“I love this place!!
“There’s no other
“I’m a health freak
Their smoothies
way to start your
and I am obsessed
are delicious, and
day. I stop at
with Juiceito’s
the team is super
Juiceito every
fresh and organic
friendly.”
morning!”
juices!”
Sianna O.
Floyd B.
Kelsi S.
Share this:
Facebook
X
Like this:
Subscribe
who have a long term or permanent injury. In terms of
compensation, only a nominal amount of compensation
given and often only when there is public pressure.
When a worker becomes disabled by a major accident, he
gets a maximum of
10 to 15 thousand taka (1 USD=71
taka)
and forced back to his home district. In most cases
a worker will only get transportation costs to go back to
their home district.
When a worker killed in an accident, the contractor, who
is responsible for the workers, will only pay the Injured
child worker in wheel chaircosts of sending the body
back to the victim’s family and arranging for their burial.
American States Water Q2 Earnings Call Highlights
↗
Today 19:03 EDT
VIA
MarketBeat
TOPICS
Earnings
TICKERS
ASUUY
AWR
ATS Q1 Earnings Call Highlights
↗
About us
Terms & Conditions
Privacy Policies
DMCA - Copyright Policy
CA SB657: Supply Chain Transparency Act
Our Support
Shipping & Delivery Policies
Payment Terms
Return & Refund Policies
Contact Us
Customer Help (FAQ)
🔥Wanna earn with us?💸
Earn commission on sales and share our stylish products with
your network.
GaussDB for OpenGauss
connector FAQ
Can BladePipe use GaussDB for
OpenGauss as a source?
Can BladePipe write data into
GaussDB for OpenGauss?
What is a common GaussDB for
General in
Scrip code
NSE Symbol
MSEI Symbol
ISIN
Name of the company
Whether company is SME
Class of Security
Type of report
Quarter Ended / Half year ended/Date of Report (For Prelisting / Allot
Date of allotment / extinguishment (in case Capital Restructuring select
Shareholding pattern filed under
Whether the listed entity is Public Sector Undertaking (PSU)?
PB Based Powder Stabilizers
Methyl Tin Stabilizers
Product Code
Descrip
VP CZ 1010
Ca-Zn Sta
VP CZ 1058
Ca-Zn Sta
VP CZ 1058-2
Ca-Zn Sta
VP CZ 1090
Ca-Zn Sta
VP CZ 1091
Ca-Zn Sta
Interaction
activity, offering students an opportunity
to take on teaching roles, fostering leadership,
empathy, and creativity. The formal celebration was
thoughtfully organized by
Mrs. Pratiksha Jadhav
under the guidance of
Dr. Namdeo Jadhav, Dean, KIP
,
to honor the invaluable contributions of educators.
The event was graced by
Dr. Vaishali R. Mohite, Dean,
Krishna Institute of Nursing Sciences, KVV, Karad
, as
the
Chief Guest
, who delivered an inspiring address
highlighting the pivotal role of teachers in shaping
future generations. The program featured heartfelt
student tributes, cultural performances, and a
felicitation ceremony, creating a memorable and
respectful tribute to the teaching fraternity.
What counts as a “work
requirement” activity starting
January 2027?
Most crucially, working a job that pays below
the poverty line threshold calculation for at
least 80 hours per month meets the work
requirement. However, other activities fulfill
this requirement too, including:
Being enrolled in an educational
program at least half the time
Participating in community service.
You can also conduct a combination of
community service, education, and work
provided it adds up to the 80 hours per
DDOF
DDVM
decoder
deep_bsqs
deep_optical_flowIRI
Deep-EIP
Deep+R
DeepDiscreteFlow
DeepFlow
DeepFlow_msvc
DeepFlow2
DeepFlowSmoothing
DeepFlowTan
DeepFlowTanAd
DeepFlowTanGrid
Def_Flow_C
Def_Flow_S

» Aim of the task
You are asked to transcribe all of the data above exactly.

» Expected output
“I love this place!!
“There’s no other
“I’m a health freak
Their smoothies
way to start your
and I am obsessed
are delicious, and
day. I stop at
with Juiceito’s
the team is super
Juiceito every
fresh and organic
friendly.”
morning!”
juices!”
Sianna O.
Floyd B.
Kelsi S.
Share this:
Facebook
X
Like this:
Subscribe
who have a long term or permanent injury. In terms of
compensation, only a nominal amount of compensation
given and often only when there is public pressure.
When a worker becomes disabled by a major accident, he
gets a maximum of
10 to 15 thousand taka (1 USD=71
taka)
and forced back to his home district. In most cases
a worker will only get transportation costs to go back to
their home district.
When a worker killed in an accident, the contractor, who
is responsible for the workers, will only pay the Injured
child worker in wheel chaircosts of sending the body
back to the victim’s family and arranging for their burial.
American States Water Q2 Earnings Call Highlights
↗
Today 19:03 EDT
VIA
MarketBeat
TOPICS
Earnings
TICKERS
ASUUY
AWR
ATS Q1 Earnings Call Highlights
↗
About us
Terms & Conditions
Privacy Policies
DMCA - Copyright Policy
CA SB657: Supply Chain Transparency Act
Our Support
Shipping & Delivery Policies
Payment Terms
Return & Refund Policies
Contact Us
Customer Help (FAQ)
🔥Wanna earn with us?💸
Earn commission on sales and share our stylish products with
your network.
GaussDB for OpenGauss
connector FAQ
Can BladePipe use GaussDB for
OpenGauss as a source?
Can BladePipe write data into
GaussDB for OpenGauss?
What is a common GaussDB for
General in
Scrip code
NSE Symbol
MSEI Symbol
ISIN
Name of the company
Whether company is SME
Class of Security
Type of report
Quarter Ended / Half year ended/Date of Report (For Prelisting / Allot
Date of allotment / extinguishment (in case Capital Restructuring select
Shareholding pattern filed under
Whether the listed entity is Public Sector Undertaking (PSU)?
PB Based Powder Stabilizers
Methyl Tin Stabilizers
Product Code
Descrip
VP CZ 1010
Ca-Zn Sta
VP CZ 1058
Ca-Zn Sta
VP CZ 1058-2
Ca-Zn Sta
VP CZ 1090
Ca-Zn Sta
VP CZ 1091
Ca-Zn Sta
Interaction
activity, offering students an opportunity
to take on teaching roles, fostering leadership,
empathy, and creativity. The formal celebration was
thoughtfully organized by
Mrs. Pratiksha Jadhav
under the guidance of
Dr. Namdeo Jadhav, Dean, KIP
,
to honor the invaluable contributions of educators.
The event was graced by
Dr. Vaishali R. Mohite, Dean,
Krishna Institute of Nursing Sciences, KVV, Karad
, as
the
Chief Guest
, who delivered an inspiring address
highlighting the pivotal role of teachers in shaping
future generations. The program featured heartfelt
student tributes, cultural performances, and a
felicitation ceremony, creating a memorable and
respectful tribute to the teaching fraternity.
What counts as a “work
requirement” activity starting
January 2027?
Most crucially, working a job that pays below
the poverty line threshold calculation for at
least 80 hours per month meets the work
requirement. However, other activities fulfill
this requirement too, including:
Being enrolled in an educational
program at least half the time
Participating in community service.
You can also conduct a combination of
community service, education, and work
provided it adds up to the 80 hours per
DDOF
DDVM
decoder
deep_bsqs
deep_optical_flowIRI
Deep-EIP
Deep+R
DeepDiscreteFlow
DeepFlow
DeepFlow_msvc
DeepFlow2
DeepFlowSmoothing
DeepFlowTan
DeepFlowTanAd
DeepFlowTanGrid
Def_Flow_C
Def_Flow_S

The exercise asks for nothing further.